*** Opening Input ***

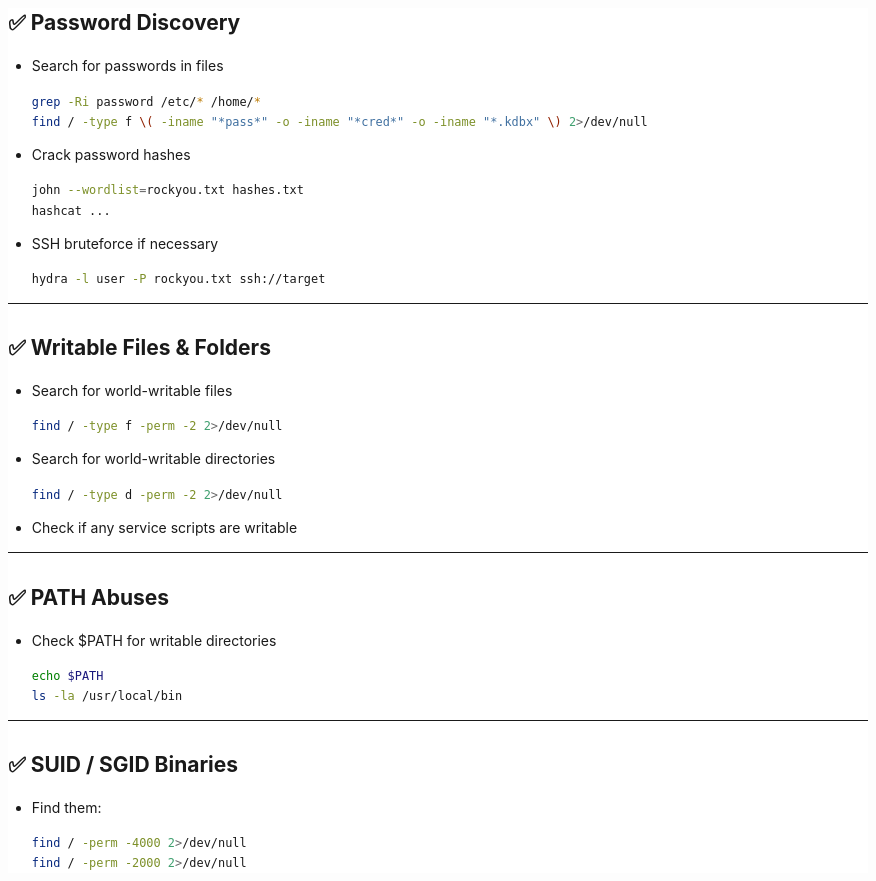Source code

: 
## ✅ Password Discovery

- Search for passwords in files
  ```bash
  grep -Ri password /etc/* /home/*
  find / -type f \( -iname "*pass*" -o -iname "*cred*" -o -iname "*.kdbx" \) 2>/dev/null
  ```

- Crack password hashes
  ```bash
  john --wordlist=rockyou.txt hashes.txt
  hashcat ...
  ```

- SSH bruteforce if necessary
  ```bash
  hydra -l user -P rockyou.txt ssh://target
  ```

---

## ✅ Writable Files & Folders

- Search for world-writable files
  ```bash
  find / -type f -perm -2 2>/dev/null
  ```

- Search for world-writable directories
  ```bash
  find / -type d -perm -2 2>/dev/null
  ```

- Check if any service scripts are writable

---

## ✅ PATH Abuses

- Check $PATH for writable directories
  ```bash
  echo $PATH
  ls -la /usr/local/bin
  ```

---

## ✅ SUID / SGID Binaries

- Find them:
  ```bash
  find / -perm -4000 2>/dev/null
  find / -perm -2000 2>/dev/null
  ```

*** Closing Input ***

Make a word-for-word copy of the entries, without any pictures.

→ Response to the task
Source code

: 
## ✅ Password Discovery

- Search for passwords in files
  ```bash
  grep -Ri password /etc/* /home/*
  find / -type f \( -iname "*pass*" -o -iname "*cred*" -o -iname "*.kdbx" \) 2>/dev/null
  ```

- Crack password hashes
  ```bash
  john --wordlist=rockyou.txt hashes.txt
  hashcat ...
  ```

- SSH bruteforce if necessary
  ```bash
  hydra -l user -P rockyou.txt ssh://target
  ```

---

## ✅ Writable Files & Folders

- Search for world-writable files
  ```bash
  find / -type f -perm -2 2>/dev/null
  ```

- Search for world-writable directories
  ```bash
  find / -type d -perm -2 2>/dev/null
  ```

- Check if any service scripts are writable

---

## ✅ PATH Abuses

- Check $PATH for writable directories
  ```bash
  echo $PATH
  ls -la /usr/local/bin
  ```

---

## ✅ SUID / SGID Binaries

- Find them:
  ```bash
  find / -perm -4000 2>/dev/null
  find / -perm -2000 2>/dev/null
  ```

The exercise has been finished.